Commençant toutefois à prendre conscience de cet inconvénient statistique, les gestionnaires de santé ont tenté récemment d’élaborer un leurre qu’ils ont dénommé : espérance de vie en bonne santé. Cet indicateur dont l’acronyme est EVBS  (en anglais : Healthy Life Years ou HLY), était annoncé comme devant mesurer « le nombre moyen d’années de bonne santé que l’on peut espérer vivre au sein de l’indicateur strict de l’espérance de vie (EV) dans les conditions médicales, sociales et sanitaires du moment ».

L’objectif était officiellement d’introduire un élément qualitatif dans une donnée d’évaluation purement quantitative, mais il visait en fait à masquer la réalité du résultat de l’équation mesurée, de la même façon que le PIB masque la réalité du déficit comptable de la société industrielle.

L’exercice se révéla toutefois plus difficile que pour le PIB car les gestionnaires de santé, ne parvenant pas à écrire une définition intelligible de leur EVBS, en effet qui peut comprendre ce que veut dire : « le nombre moyen d’années de bonne santé que l’on peut espérer vivre au sein de l’indicateur strict de l’espérance de vie (EV) dans les conditions médicales, sociales et sanitaires du moment », personne naturellement et pas même les rédacteurs de ce charabia.

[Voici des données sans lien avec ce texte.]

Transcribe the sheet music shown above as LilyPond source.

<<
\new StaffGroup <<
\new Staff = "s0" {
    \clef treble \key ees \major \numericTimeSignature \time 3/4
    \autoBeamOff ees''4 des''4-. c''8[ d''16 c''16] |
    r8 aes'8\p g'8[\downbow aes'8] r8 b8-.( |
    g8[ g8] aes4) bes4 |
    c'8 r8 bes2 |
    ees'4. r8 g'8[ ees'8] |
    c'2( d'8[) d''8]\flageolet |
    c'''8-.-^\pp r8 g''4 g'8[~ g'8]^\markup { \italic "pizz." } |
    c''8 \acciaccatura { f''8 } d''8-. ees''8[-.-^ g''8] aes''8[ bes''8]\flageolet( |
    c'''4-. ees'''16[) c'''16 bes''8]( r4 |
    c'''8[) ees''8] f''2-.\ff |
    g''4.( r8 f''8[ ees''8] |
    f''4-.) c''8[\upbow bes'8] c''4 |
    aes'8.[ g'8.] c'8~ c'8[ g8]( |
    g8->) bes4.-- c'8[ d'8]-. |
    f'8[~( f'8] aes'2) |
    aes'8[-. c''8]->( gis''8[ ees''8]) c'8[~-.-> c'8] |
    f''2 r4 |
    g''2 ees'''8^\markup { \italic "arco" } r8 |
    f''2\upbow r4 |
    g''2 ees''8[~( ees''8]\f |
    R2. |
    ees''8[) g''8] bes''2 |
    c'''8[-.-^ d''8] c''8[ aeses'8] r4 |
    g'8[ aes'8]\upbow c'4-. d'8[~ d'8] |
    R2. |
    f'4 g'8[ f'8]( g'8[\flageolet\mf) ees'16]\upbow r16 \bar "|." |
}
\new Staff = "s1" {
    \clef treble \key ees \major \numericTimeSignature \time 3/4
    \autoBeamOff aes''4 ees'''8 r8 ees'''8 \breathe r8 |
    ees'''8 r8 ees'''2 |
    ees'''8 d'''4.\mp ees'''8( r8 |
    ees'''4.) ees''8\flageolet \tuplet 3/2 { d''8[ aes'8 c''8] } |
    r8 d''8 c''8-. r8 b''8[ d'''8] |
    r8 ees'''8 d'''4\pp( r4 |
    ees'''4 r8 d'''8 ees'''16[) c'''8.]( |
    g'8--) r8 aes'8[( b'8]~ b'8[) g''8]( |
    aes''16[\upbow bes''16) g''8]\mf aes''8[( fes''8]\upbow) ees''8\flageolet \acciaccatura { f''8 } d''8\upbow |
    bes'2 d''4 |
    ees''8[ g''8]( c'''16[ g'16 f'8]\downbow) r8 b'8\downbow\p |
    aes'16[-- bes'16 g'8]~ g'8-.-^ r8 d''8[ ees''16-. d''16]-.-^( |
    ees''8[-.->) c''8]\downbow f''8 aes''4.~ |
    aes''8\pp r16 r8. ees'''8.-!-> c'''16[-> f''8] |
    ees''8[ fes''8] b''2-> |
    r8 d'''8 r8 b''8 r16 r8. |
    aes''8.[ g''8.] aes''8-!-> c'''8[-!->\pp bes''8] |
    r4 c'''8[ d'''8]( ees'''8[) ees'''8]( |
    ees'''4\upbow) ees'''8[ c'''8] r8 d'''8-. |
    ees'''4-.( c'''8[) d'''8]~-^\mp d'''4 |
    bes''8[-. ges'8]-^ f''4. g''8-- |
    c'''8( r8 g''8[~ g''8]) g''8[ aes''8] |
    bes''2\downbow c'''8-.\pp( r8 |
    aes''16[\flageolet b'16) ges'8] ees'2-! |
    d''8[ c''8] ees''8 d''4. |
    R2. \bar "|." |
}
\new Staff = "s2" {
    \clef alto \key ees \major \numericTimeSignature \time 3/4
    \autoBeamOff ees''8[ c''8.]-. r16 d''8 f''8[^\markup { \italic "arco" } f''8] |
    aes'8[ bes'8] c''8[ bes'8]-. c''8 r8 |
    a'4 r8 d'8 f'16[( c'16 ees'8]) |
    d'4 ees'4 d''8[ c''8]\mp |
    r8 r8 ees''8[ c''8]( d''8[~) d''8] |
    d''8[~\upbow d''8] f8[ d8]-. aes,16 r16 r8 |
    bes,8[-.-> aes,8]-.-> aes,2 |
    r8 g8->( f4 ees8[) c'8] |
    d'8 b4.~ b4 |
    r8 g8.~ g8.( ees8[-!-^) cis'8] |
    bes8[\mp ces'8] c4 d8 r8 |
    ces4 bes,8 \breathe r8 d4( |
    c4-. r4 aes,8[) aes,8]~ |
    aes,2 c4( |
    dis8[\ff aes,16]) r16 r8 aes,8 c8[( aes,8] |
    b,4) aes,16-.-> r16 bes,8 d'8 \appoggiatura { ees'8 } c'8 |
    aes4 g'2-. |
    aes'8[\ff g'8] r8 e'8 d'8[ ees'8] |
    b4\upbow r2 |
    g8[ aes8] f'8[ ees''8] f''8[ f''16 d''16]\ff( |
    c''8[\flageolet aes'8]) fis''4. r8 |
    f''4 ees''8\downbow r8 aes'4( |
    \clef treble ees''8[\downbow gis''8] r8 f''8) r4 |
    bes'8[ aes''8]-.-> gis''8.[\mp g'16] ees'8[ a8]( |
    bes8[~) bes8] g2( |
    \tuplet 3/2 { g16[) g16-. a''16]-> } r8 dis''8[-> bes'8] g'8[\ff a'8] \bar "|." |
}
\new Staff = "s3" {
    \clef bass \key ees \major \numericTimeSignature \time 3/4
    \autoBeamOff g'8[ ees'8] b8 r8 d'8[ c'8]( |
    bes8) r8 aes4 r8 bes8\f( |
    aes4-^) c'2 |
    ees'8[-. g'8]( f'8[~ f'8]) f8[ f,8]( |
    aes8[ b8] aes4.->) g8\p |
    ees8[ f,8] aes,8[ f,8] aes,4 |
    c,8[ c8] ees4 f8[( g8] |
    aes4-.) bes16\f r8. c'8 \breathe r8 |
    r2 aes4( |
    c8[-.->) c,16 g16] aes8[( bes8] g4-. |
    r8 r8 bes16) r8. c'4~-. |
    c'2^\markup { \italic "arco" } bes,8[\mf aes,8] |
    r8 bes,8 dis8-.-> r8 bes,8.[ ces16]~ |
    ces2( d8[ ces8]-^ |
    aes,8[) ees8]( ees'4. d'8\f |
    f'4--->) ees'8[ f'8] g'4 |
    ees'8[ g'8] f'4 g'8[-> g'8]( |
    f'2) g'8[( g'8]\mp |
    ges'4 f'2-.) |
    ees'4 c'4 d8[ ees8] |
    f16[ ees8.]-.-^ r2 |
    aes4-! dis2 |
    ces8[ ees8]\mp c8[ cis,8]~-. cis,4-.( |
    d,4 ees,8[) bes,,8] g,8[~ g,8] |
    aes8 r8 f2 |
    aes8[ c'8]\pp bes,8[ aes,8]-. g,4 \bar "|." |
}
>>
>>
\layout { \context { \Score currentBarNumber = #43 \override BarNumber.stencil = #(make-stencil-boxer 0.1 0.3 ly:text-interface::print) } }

C’est pourquoi, les gestionnaires de santé ont simplifié le problème en sortant un nouvel indicateur dénommé espérance de vie sans incapacité (EVSI), qui est recommandé par l’Union européenne. Bien qu’étant sensiblement plus clair, la valeur de cet indicateur reste néanmoins dépendant de la fiabilité statistique des données médicales d’incapacité (handicap physique ou mental, réversible ou non selon les cas).

Par ailleurs l’ESVI, est à géométrie variable puisqu’on parle tantôt d’EVSI à la naissance et tantôt d’EVSI à 65 ans, ou même d’ESVI à 80 ans (le fameux quatrième âge). Il fait partie de ce que nous dénommerons les indicateurs de deuxième génération regroupés dans la famille des « espérances de santé », et plus précisément des espérances de vie sans incapacité (permanentes ou temporaires, c’est-à-dire « sans être limitée dans ses activités quotidiennes »).

Toutes ces approximations témoignent à l’évidence du profond désarroi des gestionnaires de santé devant la difficulté qu’ils rencontrent pour masquer aux yeux du grand public une aveuglante réalité qui est celle-ci : l’homo industrialis est un grand malade qui ne doit sa survie qu’à la prise de médicaments de plus en plus sophistiqués.

Une autre image, assez fidèle, serait de le représenter comme un boiteux ne pouvant se déplacer qu’à l’aide de sa béquille chimique.